Exercise data:

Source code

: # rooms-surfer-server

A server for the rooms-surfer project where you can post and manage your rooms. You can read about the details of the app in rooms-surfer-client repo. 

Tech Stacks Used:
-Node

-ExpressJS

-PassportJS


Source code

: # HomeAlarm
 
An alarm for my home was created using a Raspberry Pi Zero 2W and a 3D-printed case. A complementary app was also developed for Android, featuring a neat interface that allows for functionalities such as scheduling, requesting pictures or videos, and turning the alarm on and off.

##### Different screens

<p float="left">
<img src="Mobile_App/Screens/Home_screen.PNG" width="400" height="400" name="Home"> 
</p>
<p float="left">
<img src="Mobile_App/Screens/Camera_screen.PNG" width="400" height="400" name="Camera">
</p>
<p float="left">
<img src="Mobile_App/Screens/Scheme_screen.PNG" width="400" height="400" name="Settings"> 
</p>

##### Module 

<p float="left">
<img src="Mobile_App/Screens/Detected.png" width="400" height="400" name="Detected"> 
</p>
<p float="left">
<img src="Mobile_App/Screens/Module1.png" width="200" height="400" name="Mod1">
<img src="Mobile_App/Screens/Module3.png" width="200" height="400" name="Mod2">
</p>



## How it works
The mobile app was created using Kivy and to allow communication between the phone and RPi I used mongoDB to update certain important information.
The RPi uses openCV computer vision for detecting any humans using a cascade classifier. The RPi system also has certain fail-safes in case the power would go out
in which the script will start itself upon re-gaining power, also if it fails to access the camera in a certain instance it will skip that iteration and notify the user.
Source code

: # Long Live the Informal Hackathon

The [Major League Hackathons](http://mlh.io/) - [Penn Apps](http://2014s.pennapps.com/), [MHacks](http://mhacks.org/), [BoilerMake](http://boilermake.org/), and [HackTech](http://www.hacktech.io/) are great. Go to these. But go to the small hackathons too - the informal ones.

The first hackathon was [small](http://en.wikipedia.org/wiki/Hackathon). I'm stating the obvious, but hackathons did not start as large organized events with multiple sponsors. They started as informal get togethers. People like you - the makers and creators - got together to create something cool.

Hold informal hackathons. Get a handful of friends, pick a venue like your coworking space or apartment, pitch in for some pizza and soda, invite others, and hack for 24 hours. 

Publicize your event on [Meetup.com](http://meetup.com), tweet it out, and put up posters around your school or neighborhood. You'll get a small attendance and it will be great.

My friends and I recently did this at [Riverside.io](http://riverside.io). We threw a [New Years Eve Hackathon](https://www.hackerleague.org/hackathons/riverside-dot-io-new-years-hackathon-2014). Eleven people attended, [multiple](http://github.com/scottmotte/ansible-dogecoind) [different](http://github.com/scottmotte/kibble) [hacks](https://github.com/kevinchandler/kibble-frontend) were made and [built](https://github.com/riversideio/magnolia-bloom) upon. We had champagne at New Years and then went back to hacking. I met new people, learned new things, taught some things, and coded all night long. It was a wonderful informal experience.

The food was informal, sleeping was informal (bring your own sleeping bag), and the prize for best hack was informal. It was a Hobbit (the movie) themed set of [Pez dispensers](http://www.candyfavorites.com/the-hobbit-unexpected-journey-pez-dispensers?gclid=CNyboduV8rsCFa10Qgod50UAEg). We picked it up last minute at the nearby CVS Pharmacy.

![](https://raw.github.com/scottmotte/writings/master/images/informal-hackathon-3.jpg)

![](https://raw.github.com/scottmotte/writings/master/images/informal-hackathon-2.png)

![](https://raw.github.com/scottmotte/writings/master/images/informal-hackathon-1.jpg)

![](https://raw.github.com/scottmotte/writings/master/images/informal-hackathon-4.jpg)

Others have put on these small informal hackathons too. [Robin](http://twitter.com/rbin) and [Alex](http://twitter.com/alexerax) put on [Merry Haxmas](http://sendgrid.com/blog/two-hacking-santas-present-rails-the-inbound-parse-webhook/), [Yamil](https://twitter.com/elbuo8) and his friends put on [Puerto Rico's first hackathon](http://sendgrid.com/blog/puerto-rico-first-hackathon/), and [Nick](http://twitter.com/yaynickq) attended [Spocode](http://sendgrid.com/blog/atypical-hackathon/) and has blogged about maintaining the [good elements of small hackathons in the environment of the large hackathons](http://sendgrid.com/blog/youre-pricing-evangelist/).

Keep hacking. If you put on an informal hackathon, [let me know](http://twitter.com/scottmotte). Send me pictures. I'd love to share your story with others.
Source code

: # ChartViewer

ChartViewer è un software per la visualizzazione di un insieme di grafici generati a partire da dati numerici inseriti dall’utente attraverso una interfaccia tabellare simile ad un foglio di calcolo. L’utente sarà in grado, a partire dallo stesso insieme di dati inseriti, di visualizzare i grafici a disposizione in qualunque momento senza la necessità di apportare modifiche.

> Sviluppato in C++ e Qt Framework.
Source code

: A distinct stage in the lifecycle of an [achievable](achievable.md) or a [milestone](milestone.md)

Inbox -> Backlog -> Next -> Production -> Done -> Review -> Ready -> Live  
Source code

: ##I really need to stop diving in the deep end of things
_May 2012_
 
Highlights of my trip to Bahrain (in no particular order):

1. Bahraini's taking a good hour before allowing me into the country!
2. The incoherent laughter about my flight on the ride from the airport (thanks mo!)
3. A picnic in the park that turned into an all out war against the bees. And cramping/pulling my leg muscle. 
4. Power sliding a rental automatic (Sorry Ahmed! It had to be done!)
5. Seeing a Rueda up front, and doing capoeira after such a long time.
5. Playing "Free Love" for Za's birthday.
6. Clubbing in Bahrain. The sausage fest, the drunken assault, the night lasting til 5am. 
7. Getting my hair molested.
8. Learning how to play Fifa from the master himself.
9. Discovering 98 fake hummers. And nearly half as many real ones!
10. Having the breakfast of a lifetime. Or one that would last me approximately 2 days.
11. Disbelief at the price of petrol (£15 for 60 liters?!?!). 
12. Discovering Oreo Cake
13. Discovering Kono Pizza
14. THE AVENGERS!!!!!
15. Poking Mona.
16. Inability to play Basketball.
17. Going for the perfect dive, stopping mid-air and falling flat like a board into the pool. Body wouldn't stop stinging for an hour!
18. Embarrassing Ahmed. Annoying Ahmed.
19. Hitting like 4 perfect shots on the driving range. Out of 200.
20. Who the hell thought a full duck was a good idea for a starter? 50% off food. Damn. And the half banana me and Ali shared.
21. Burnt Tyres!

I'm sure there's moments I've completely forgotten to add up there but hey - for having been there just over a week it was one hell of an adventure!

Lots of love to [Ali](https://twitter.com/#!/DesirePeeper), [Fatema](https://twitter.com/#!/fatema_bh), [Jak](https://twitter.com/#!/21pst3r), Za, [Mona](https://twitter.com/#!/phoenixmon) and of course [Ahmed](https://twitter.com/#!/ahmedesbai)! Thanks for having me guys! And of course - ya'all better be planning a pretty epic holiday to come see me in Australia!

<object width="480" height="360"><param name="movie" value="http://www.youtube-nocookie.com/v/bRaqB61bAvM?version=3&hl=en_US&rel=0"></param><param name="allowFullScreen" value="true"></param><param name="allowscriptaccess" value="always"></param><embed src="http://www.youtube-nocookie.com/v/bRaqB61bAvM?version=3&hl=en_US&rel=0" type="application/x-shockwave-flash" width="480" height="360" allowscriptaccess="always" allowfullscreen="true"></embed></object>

Action item:
Above are the records; reproduce all of them exactly.

Response to the task:
Source code

: # rooms-surfer-server

A server for the rooms-surfer project where you can post and manage your rooms. You can read about the details of the app in rooms-surfer-client repo. 

Tech Stacks Used:
-Node

-ExpressJS

-PassportJS


Source code

: # HomeAlarm
 
An alarm for my home was created using a Raspberry Pi Zero 2W and a 3D-printed case. A complementary app was also developed for Android, featuring a neat interface that allows for functionalities such as scheduling, requesting pictures or videos, and turning the alarm on and off.

##### Different screens

<p float="left">
<img src="Mobile_App/Screens/Home_screen.PNG" width="400" height="400" name="Home"> 
</p>
<p float="left">
<img src="Mobile_App/Screens/Camera_screen.PNG" width="400" height="400" name="Camera">
</p>
<p float="left">
<img src="Mobile_App/Screens/Scheme_screen.PNG" width="400" height="400" name="Settings"> 
</p>

##### Module 

<p float="left">
<img src="Mobile_App/Screens/Detected.png" width="400" height="400" name="Detected"> 
</p>
<p float="left">
<img src="Mobile_App/Screens/Module1.png" width="200" height="400" name="Mod1">
<img src="Mobile_App/Screens/Module3.png" width="200" height="400" name="Mod2">
</p>



## How it works
The mobile app was created using Kivy and to allow communication between the phone and RPi I used mongoDB to update certain important information.
The RPi uses openCV computer vision for detecting any humans using a cascade classifier. The RPi system also has certain fail-safes in case the power would go out
in which the script will start itself upon re-gaining power, also if it fails to access the camera in a certain instance it will skip that iteration and notify the user.
Source code

: # Long Live the Informal Hackathon

The [Major League Hackathons](http://mlh.io/) - [Penn Apps](http://2014s.pennapps.com/), [MHacks](http://mhacks.org/), [BoilerMake](http://boilermake.org/), and [HackTech](http://www.hacktech.io/) are great. Go to these. But go to the small hackathons too - the informal ones.

The first hackathon was [small](http://en.wikipedia.org/wiki/Hackathon). I'm stating the obvious, but hackathons did not start as large organized events with multiple sponsors. They started as informal get togethers. People like you - the makers and creators - got together to create something cool.

Hold informal hackathons. Get a handful of friends, pick a venue like your coworking space or apartment, pitch in for some pizza and soda, invite others, and hack for 24 hours. 

Publicize your event on [Meetup.com](http://meetup.com), tweet it out, and put up posters around your school or neighborhood. You'll get a small attendance and it will be great.

My friends and I recently did this at [Riverside.io](http://riverside.io). We threw a [New Years Eve Hackathon](https://www.hackerleague.org/hackathons/riverside-dot-io-new-years-hackathon-2014). Eleven people attended, [multiple](http://github.com/scottmotte/ansible-dogecoind) [different](http://github.com/scottmotte/kibble) [hacks](https://github.com/kevinchandler/kibble-frontend) were made and [built](https://github.com/riversideio/magnolia-bloom) upon. We had champagne at New Years and then went back to hacking. I met new people, learned new things, taught some things, and coded all night long. It was a wonderful informal experience.

The food was informal, sleeping was informal (bring your own sleeping bag), and the prize for best hack was informal. It was a Hobbit (the movie) themed set of [Pez dispensers](http://www.candyfavorites.com/the-hobbit-unexpected-journey-pez-dispensers?gclid=CNyboduV8rsCFa10Qgod50UAEg). We picked it up last minute at the nearby CVS Pharmacy.

![](https://raw.github.com/scottmotte/writings/master/images/informal-hackathon-3.jpg)

![](https://raw.github.com/scottmotte/writings/master/images/informal-hackathon-2.png)

![](https://raw.github.com/scottmotte/writings/master/images/informal-hackathon-1.jpg)

![](https://raw.github.com/scottmotte/writings/master/images/informal-hackathon-4.jpg)

Others have put on these small informal hackathons too. [Robin](http://twitter.com/rbin) and [Alex](http://twitter.com/alexerax) put on [Merry Haxmas](http://sendgrid.com/blog/two-hacking-santas-present-rails-the-inbound-parse-webhook/), [Yamil](https://twitter.com/elbuo8) and his friends put on [Puerto Rico's first hackathon](http://sendgrid.com/blog/puerto-rico-first-hackathon/), and [Nick](http://twitter.com/yaynickq) attended [Spocode](http://sendgrid.com/blog/atypical-hackathon/) and has blogged about maintaining the [good elements of small hackathons in the environment of the large hackathons](http://sendgrid.com/blog/youre-pricing-evangelist/).

Keep hacking. If you put on an informal hackathon, [let me know](http://twitter.com/scottmotte). Send me pictures. I'd love to share your story with others.
Source code

: # ChartViewer

ChartViewer è un software per la visualizzazione di un insieme di grafici generati a partire da dati numerici inseriti dall’utente attraverso una interfaccia tabellare simile ad un foglio di calcolo. L’utente sarà in grado, a partire dallo stesso insieme di dati inseriti, di visualizzare i grafici a disposizione in qualunque momento senza la necessità di apportare modifiche.

> Sviluppato in C++ e Qt Framework.
Source code

: A distinct stage in the lifecycle of an [achievable](achievable.md) or a [milestone](milestone.md)

Inbox -> Backlog -> Next -> Production -> Done -> Review -> Ready -> Live  
Source code

: ##I really need to stop diving in the deep end of things
_May 2012_
 
Highlights of my trip to Bahrain (in no particular order):

1. Bahraini's taking a good hour before allowing me into the country!
2. The incoherent laughter about my flight on the ride from the airport (thanks mo!)
3. A picnic in the park that turned into an all out war against the bees. And cramping/pulling my leg muscle. 
4. Power sliding a rental automatic (Sorry Ahmed! It had to be done!)
5. Seeing a Rueda up front, and doing capoeira after such a long time.
5. Playing "Free Love" for Za's birthday.
6. Clubbing in Bahrain. The sausage fest, the drunken assault, the night lasting til 5am. 
7. Getting my hair molested.
8. Learning how to play Fifa from the master himself.
9. Discovering 98 fake hummers. And nearly half as many real ones!
10. Having the breakfast of a lifetime. Or one that would last me approximately 2 days.
11. Disbelief at the price of petrol (£15 for 60 liters?!?!). 
12. Discovering Oreo Cake
13. Discovering Kono Pizza
14. THE AVENGERS!!!!!
15. Poking Mona.
16. Inability to play Basketball.
17. Going for the perfect dive, stopping mid-air and falling flat like a board into the pool. Body wouldn't stop stinging for an hour!
18. Embarrassing Ahmed. Annoying Ahmed.
19. Hitting like 4 perfect shots on the driving range. Out of 200.
20. Who the hell thought a full duck was a good idea for a starter? 50% off food. Damn. And the half banana me and Ali shared.
21. Burnt Tyres!

I'm sure there's moments I've completely forgotten to add up there but hey - for having been there just over a week it was one hell of an adventure!

Lots of love to [Ali](https://twitter.com/#!/DesirePeeper), [Fatema](https://twitter.com/#!/fatema_bh), [Jak](https://twitter.com/#!/21pst3r), Za, [Mona](https://twitter.com/#!/phoenixmon) and of course [Ahmed](https://twitter.com/#!/ahmedesbai)! Thanks for having me guys! And of course - ya'all better be planning a pretty epic holiday to come see me in Australia!

<object width="480" height="360"><param name="movie" value="http://www.youtube-nocookie.com/v/bRaqB61bAvM?version=3&hl=en_US&rel=0"></param><param name="allowFullScreen" value="true"></param><param name="allowscriptaccess" value="always"></param><embed src="http://www.youtube-nocookie.com/v/bRaqB61bAvM?version=3&hl=en_US&rel=0" type="application/x-shockwave-flash" width="480" height="360" allowscriptaccess="always" allowfullscreen="true"></embed></object>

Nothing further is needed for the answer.